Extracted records
** Start **
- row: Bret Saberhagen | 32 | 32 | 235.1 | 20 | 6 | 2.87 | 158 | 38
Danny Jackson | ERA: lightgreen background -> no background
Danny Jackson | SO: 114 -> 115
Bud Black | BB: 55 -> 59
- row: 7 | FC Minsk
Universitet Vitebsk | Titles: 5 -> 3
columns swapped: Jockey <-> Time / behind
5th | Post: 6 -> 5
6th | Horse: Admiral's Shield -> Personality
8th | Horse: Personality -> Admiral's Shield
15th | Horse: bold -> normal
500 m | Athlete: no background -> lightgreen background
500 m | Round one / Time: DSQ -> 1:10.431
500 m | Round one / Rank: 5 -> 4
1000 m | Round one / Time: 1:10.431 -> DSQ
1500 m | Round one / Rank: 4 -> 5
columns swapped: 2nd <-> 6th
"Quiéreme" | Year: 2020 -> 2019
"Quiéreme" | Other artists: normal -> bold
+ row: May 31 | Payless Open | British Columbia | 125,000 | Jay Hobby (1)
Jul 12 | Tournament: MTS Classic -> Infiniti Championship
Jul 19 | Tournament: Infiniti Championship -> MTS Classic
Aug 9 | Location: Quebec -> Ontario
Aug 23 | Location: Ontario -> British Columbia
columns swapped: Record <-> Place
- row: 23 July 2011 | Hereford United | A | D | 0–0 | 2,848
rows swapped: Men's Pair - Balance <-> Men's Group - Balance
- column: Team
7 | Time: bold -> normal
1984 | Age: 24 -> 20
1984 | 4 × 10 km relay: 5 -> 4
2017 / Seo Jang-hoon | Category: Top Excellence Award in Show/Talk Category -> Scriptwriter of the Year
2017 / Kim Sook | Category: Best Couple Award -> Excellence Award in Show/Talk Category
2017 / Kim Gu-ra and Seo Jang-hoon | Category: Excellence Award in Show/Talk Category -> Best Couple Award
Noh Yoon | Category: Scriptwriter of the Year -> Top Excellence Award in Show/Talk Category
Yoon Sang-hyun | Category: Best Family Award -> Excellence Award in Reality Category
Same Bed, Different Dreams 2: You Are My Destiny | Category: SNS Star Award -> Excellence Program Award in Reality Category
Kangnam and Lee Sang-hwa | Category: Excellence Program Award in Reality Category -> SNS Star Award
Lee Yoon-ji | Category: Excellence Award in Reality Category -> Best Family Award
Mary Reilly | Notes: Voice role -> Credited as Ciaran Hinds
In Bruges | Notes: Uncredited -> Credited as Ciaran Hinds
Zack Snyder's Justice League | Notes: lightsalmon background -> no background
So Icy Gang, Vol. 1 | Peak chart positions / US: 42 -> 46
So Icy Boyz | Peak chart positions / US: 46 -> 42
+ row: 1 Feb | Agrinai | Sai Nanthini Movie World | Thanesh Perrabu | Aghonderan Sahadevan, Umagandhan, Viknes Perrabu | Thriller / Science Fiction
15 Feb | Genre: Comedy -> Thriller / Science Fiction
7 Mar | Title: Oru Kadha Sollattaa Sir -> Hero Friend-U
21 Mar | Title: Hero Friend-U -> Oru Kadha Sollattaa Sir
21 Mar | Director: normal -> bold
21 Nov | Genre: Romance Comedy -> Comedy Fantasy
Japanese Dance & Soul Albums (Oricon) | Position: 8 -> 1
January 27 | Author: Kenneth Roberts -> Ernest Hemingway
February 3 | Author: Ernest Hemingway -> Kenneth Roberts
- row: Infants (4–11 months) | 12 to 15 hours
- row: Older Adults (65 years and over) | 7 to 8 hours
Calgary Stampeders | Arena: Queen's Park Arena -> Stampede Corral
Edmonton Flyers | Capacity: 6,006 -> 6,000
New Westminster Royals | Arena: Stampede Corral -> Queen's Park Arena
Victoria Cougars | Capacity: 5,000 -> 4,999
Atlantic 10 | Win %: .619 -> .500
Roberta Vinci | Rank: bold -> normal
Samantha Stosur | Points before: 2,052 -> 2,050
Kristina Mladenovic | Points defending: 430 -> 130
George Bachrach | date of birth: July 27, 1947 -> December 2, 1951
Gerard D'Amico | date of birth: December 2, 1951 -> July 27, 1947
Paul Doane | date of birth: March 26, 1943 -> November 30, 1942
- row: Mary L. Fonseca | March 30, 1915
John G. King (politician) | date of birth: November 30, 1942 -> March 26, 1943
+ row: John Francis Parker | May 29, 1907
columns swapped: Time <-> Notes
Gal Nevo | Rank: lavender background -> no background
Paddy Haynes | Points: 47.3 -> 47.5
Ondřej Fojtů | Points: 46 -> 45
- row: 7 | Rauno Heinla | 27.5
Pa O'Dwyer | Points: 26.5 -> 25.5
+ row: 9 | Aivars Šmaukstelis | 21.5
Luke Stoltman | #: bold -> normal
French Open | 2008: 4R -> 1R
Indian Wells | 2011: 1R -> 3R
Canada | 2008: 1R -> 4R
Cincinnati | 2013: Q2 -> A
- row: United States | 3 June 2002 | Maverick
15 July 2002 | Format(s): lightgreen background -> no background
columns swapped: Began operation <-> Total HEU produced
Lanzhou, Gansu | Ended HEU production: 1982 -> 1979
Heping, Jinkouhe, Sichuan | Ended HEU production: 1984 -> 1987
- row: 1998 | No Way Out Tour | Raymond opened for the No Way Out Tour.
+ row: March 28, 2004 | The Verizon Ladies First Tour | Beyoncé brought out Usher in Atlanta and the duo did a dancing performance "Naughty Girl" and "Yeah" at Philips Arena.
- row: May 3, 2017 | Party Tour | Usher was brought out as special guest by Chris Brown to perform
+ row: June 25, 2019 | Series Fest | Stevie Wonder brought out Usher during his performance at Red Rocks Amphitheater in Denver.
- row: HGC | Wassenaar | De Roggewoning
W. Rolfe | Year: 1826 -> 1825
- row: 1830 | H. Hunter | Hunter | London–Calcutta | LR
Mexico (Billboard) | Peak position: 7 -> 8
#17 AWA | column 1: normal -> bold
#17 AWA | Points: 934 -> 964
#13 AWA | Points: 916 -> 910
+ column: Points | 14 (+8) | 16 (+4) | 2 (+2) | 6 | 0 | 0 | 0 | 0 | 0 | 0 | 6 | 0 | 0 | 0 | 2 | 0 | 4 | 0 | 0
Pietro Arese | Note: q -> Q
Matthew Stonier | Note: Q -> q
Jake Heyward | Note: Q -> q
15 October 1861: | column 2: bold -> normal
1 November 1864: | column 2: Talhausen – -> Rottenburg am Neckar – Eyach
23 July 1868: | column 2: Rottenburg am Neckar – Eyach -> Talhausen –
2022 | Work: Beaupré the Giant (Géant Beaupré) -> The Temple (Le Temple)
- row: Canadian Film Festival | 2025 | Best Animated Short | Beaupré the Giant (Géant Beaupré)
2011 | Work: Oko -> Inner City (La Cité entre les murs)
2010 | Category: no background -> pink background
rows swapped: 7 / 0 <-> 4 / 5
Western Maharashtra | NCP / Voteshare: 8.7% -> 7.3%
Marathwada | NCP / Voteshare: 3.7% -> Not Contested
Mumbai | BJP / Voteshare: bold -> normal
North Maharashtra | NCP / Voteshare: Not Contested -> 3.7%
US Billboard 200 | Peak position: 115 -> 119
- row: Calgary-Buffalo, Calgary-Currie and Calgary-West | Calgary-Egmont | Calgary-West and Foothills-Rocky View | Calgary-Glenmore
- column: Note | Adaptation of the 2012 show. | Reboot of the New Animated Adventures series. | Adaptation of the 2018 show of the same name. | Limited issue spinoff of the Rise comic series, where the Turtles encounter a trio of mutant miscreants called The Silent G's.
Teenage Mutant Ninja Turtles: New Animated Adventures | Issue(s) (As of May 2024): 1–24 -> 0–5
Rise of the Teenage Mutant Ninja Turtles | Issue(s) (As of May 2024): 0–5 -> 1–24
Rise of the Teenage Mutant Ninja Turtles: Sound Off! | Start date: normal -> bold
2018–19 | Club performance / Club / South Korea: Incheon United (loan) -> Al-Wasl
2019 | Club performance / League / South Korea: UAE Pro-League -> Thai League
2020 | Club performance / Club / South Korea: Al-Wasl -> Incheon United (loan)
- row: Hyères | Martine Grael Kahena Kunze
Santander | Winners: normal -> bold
** End **
WHAT IS NEEDED - Reproduce the lines of material above verbatim, from its first line through the line containing "columns swapped: 2nd <-> 6th", inclusive.

RESULT FOR THIS TASK -
- row: Bret Saberhagen | 32 | 32 | 235.1 | 20 | 6 | 2.87 | 158 | 38
Danny Jackson | ERA: lightgreen background -> no background
Danny Jackson | SO: 114 -> 115
Bud Black | BB: 55 -> 59
- row: 7 | FC Minsk
Universitet Vitebsk | Titles: 5 -> 3
columns swapped: Jockey <-> Time / behind
5th | Post: 6 -> 5
6th | Horse: Admiral's Shield -> Personality
8th | Horse: Personality -> Admiral's Shield
15th | Horse: bold -> normal
500 m | Athlete: no background -> lightgreen background
500 m | Round one / Time: DSQ -> 1:10.431
500 m | Round one / Rank: 5 -> 4
1000 m | Round one / Time: 1:10.431 -> DSQ
1500 m | Round one / Rank: 4 -> 5
columns swapped: 2nd <-> 6th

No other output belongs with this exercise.